School of Mathematics, Computer Science and Engineering, City, University of London and the Institute of Physics and Engineering in Medicine (IPEM), UK
Over the decades the contribution of Science, Technology, Engineering, and Mathematics (STEM), in healthcare has been meteoric. STEM experts in partnership with healthcare professionals have been at the forefront of innovation, contributing significantly in tackling global health challenges. A perfect example of this is the clinical engineering contribution to the NHS during Covid-19. The nature of the contribution of STEM in healthcare is multifaceted. These, amongst many, include contribution to new knowledge relating to disease; innovation of new technologies for the better monitoring and consequently diagnoses and treatment of disease improving patient outcomes; novel and intelligent processes enabling a better and safer running of our National Healthcare System, etc.
The primary motivation of these seminar series is to expose and stimulate our community with some of the most exciting and cutting-edge research and innovation of STEM in healthcare.
The webinar series presented in 2021 will include:
- Webinar 1: Sensor Technologies in Healthcare – 18th March 2021
- Webinar 2: Cyber Security in Healthcare – 17th June 2021
- Webinar 3: Artificial intelligence in Healthcare – 16th September 2021
- Webinar 4: Technology challenges in Healthcare – 11th November 2021
11:00 – 11:02 Introduction and Opening Remarks (Chair)
11:02 – 11:25 Phil Booth, “The present and future of health data and cyber security”
11:25 – 11:45 Professor Burkhard Schafer, “Data ethics in times of crisis; Ethics around data donation to fight Covid-19”
11:45 – 12:00 Q & A session (Chair)
Webinar chair: Professor Raj Rajarajan, Director Institute for Cyber Security, City University of London
Phil Booth, medConfidential
Phil Booth coordinates medConfidential, which campaigns for confidentiality and consent in health and social care, seeking to ensure that every flow and use of data within and around the NHS and wider care system is consensual, safe and transparent. Founded in early 2013, medConfidential works with patients and medics, service users and care professionals, drawing advice from networks of experts and partnering with related campaigns across the UK and around the world.
Phil previously led NO2ID from 2004-2011, campaigning successfully to defeat the introduction of ID cards and other 'database state' initiatives. His work as an advocate has been recognised by awards from Privacy International (2008) and Liberty (2010). Phil was an honorary research associate of the School of Psychology at the University of Birmingham for many years, and he advises a number of organisations seeking to provide individuals with more meaningful control over their own personal data.
Professor Burkhard Schafer, MA, LLM, FHEA, Professor of Computational Legal Theory
Edinburgh Law School, The University of Edinburgh
I studied Theory of Science, Logic, Theoretical Linguistics, Philosophy and Law at the Universities of Mainz, Munich, Florence and Lancaster. My main field of interest is the interaction between law, science and computer technology from doctrinal, comparative and legal-theoretical perspectives. This research encompasses both the problems that technology and technological change poses to the law – technology law – and the use of technology in the justice system and the legal services industry – legal informatics.

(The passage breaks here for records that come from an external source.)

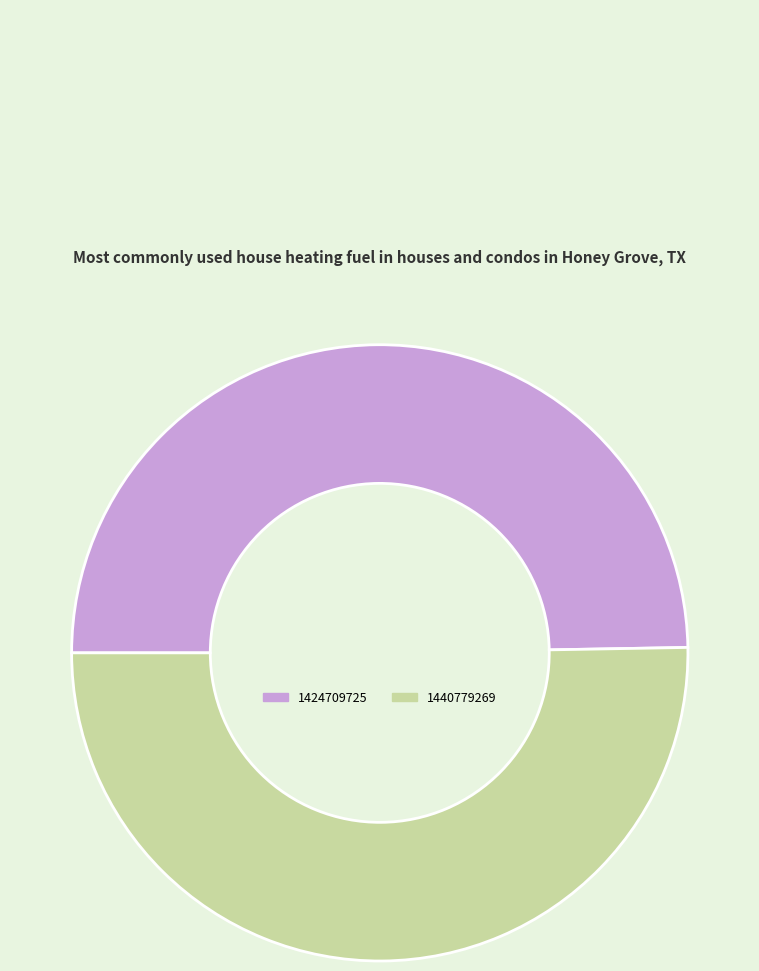

Is the sum of 1440779269 and 1424709725 greater than half?

Yes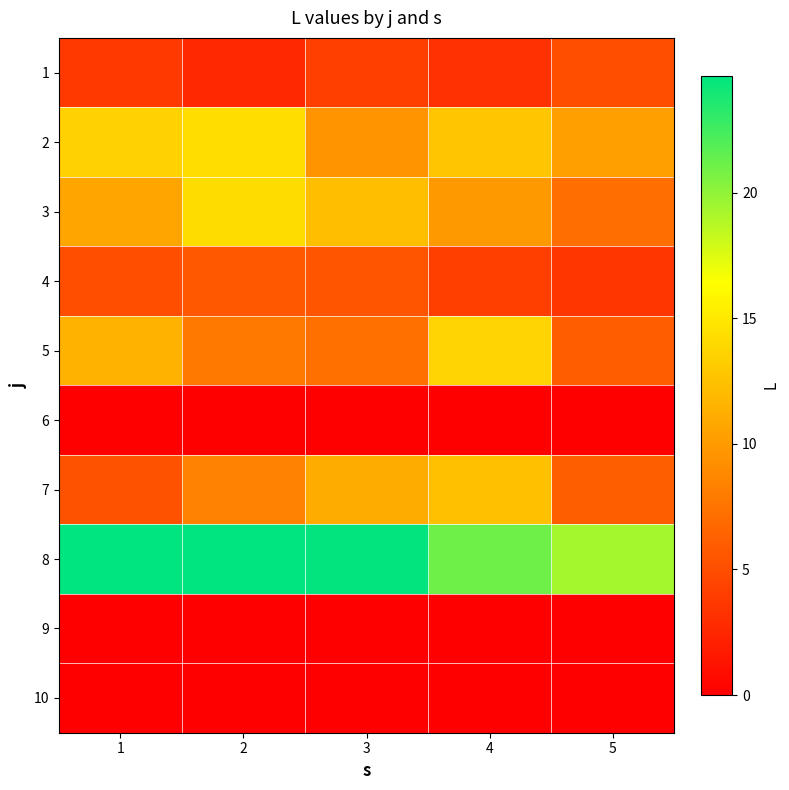

What is the difference between the highest and lowest values at 1?

24.7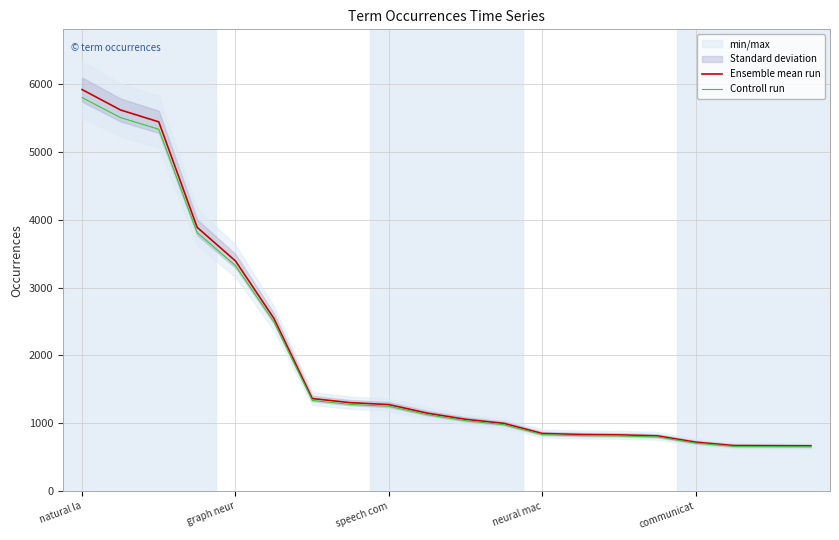

At which category is the sum across all series the highest?

natural la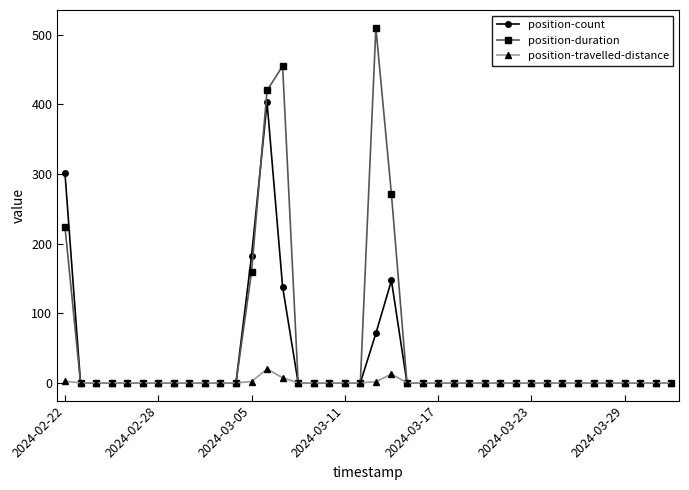

What is the maximum value shown in the chart?

510.0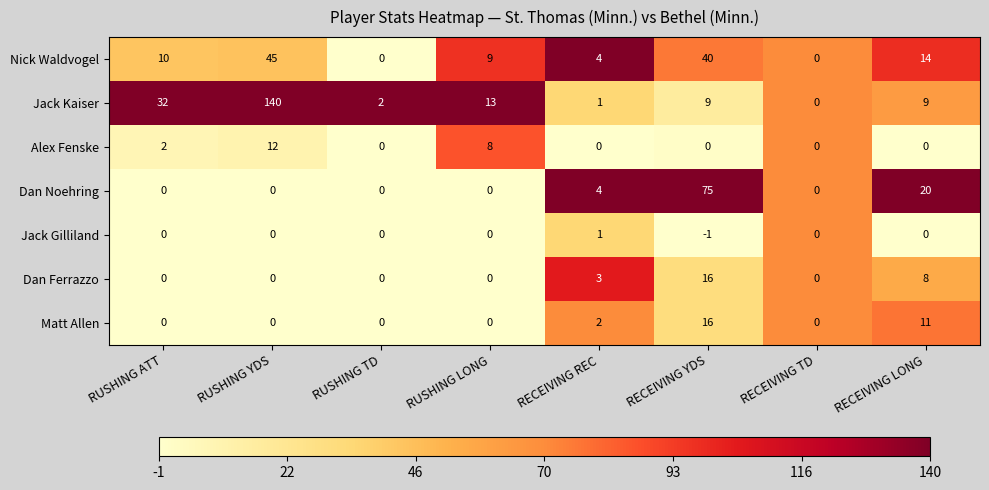

What is the difference between the maximum and second lowest values in the Matt Allen series?

16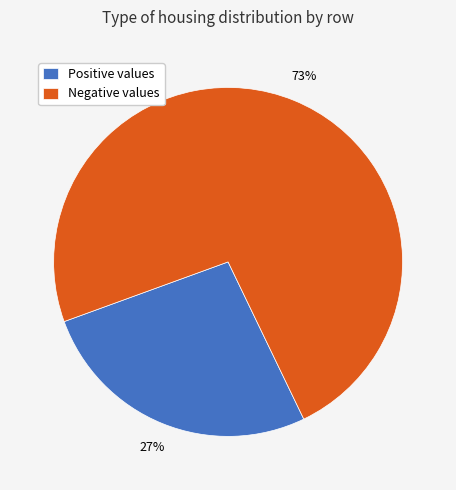

Do Positive values and Negative values together represent more than half of the pie?

Yes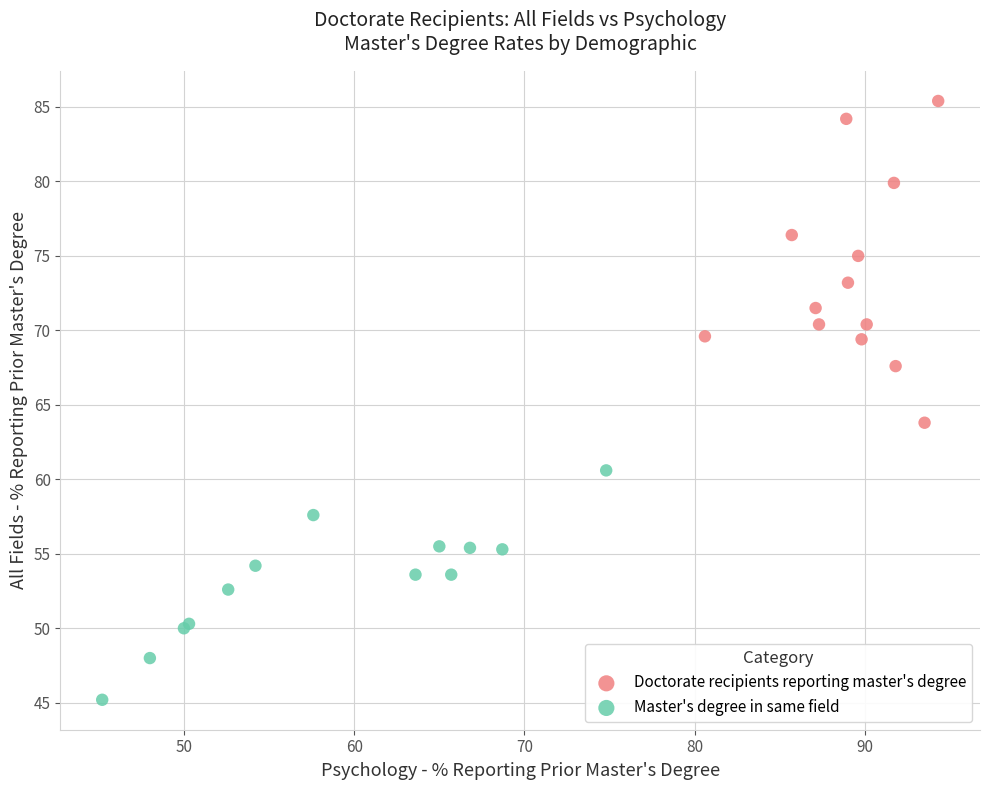

Which series contains the lowest Y value?

Master's degree in same field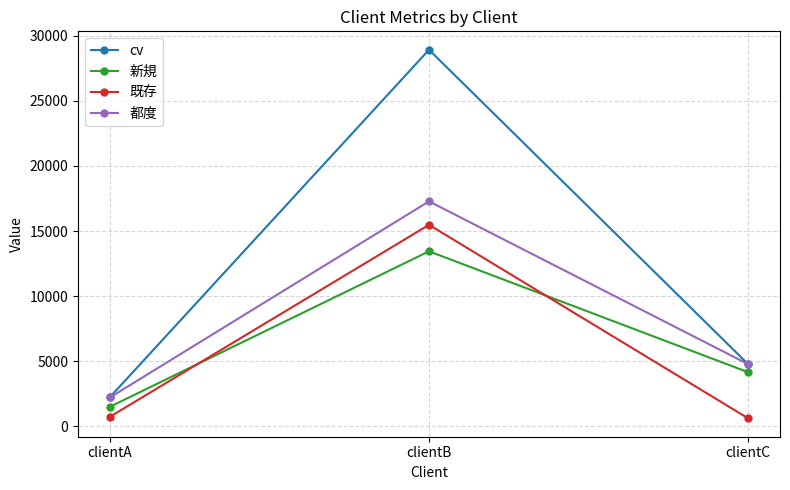

Does the chart have visible grid lines?

Yes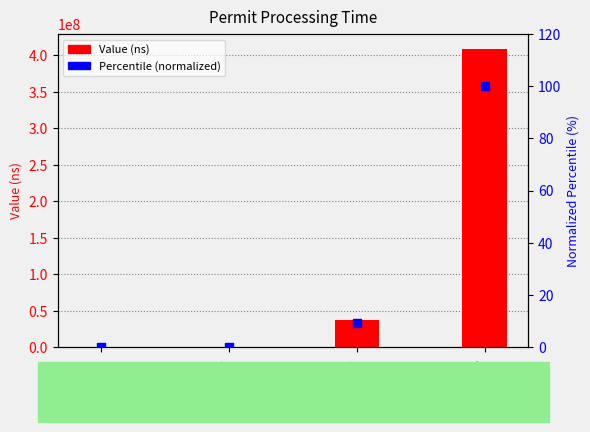

At which category is the sum across all series the highest?

Sum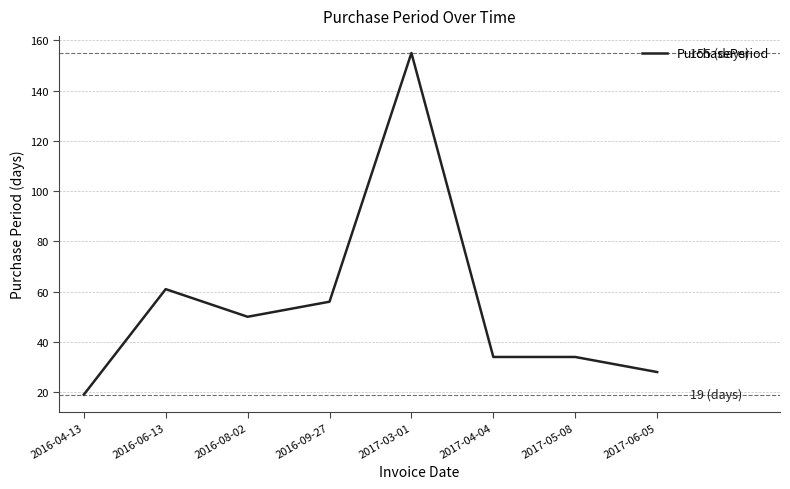

What is the maximum value shown in the chart?

155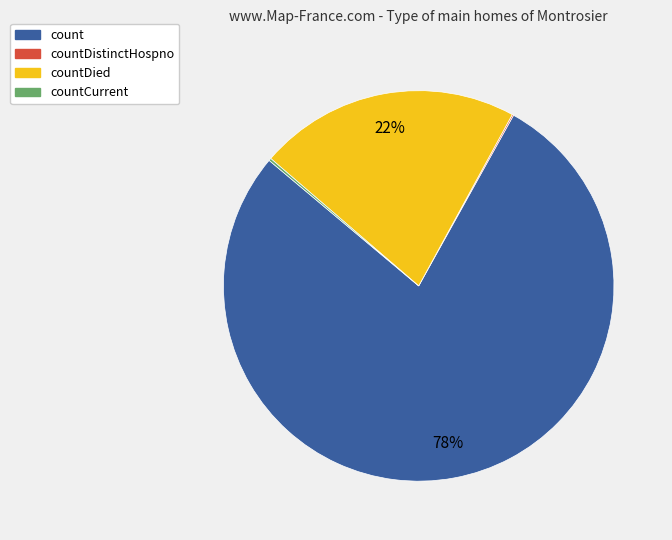

To the nearest percent, what is the average slice percentage?

25%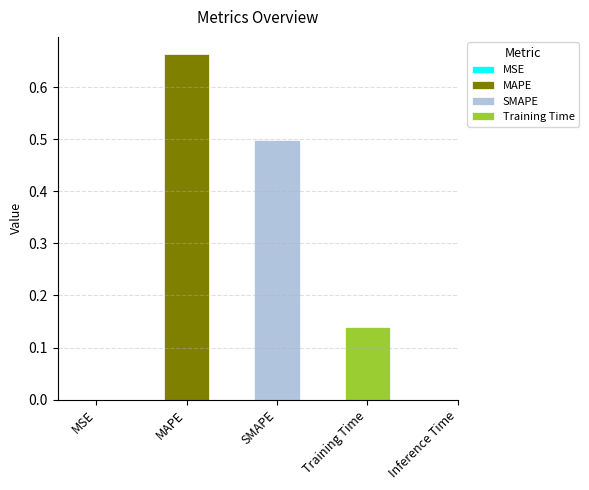

At which label is the value closest to 0?

MSE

Both perspectives, technology as a subject of regulation and a tool for regulation, are brought together through a theoretical perspective: How can law, understood as a system, communicate with systems external to it? “Computational legal theory”, in the understanding of my chair, tries to give answers to this question, by exploring the scope and also limits of computational representations of legal thought, and also by an analysis of how technology changes the way law thinks about such issues as responsibility, liability, harm and ultimately personhood and what it means to be human, and living life lawfully.
I'm co-founder and currently Director of the SCRIPT Centre for IT and IP law, where our work covers all aspects of technology regulation, from IP law to data protection to e-commerce to e-forensics. Since its inception, the hope for SCRIPT was to break down disciplinary silos, develop a holistic approach to technology regulation that crosses the lines between legal subdisciplines, and trains lawyers that are technology literate, and technologists with sound understanding of law and ethics. Most recently, this lead to my involvement as Co-I with Creative Informatics, the large R&D project for the Creative Industries.
As a co-founder and co-director of the Joseph Bell Centre for Legal Reasoning and Forensic Statistics, I also work on questions of legal technology and its role in the justice system. Most recently, this meant an interest in computational creativity, emotional AI, and what these concepts mean when applied to law.
I'm involved with a number of organisations that promote the exchange between computer science and law, including the German Association for Informatics, BILETA, and the Evidence and Investigation network of the Scottish Institute for Policing Research. I’m currently member of the expert group of AI4People, chairing their working group on an ethics framework for legal technology, and member of the data ethics group of the Turing Institute. I’m also a member of the legal technologist accreditation panel of the Law Society of Scotland.